[What the task requires]
From the listing below, copy only the lines running from the line that contains "Suscripción" to the line that contains "antel-Geschenkkarten ganz", both included.

[Data provided]

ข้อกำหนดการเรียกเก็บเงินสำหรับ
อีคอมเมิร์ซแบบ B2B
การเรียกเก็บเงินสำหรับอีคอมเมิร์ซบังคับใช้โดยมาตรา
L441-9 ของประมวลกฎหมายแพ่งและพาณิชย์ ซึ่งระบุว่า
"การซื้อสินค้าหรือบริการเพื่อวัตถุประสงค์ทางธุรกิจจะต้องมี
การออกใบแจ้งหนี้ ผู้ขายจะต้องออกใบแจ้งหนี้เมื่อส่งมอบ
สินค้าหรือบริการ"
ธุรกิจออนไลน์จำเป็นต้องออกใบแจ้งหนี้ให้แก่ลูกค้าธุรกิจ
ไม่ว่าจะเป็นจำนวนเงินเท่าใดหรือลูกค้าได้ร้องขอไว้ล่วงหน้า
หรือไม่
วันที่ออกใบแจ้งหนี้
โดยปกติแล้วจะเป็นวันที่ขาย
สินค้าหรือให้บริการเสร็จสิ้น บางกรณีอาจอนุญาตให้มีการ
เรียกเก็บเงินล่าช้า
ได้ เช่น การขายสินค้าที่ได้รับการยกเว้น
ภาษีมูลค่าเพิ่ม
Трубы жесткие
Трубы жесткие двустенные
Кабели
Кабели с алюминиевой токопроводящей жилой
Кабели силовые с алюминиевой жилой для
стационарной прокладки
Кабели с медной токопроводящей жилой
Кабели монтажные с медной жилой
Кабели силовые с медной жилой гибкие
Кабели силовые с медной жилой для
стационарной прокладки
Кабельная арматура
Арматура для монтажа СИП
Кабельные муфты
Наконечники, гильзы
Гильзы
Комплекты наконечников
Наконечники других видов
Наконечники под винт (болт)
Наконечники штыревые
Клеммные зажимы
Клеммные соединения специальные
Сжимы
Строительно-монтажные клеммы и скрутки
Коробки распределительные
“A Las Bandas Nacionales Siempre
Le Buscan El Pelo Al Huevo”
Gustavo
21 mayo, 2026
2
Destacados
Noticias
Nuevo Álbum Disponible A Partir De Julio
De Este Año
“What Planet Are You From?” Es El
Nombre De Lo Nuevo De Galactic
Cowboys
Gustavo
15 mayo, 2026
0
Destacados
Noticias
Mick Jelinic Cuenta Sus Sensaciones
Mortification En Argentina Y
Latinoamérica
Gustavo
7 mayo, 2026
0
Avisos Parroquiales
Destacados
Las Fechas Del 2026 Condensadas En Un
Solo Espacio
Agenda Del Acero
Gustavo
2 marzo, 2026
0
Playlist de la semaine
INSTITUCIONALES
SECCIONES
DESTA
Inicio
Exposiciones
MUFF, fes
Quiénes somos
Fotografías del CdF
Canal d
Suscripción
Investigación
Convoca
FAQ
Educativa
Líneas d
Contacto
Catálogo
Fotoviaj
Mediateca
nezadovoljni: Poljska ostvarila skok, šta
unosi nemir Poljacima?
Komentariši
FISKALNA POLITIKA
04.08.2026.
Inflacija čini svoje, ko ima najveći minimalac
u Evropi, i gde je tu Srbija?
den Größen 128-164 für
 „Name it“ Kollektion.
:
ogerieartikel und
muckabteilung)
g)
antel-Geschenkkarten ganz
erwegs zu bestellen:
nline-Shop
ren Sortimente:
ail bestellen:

[Response for this exercise]
Suscripción
Investigación
Convoca
FAQ
Educativa
Líneas d
Contacto
Catálogo
Fotoviaj
Mediateca
nezadovoljni: Poljska ostvarila skok, šta
unosi nemir Poljacima?
Komentariši
FISKALNA POLITIKA
04.08.2026.
Inflacija čini svoje, ko ima najveći minimalac
u Evropi, i gde je tu Srbija?
den Größen 128-164 für
 „Name it“ Kollektion.
:
ogerieartikel und
muckabteilung)
g)
antel-Geschenkkarten ganz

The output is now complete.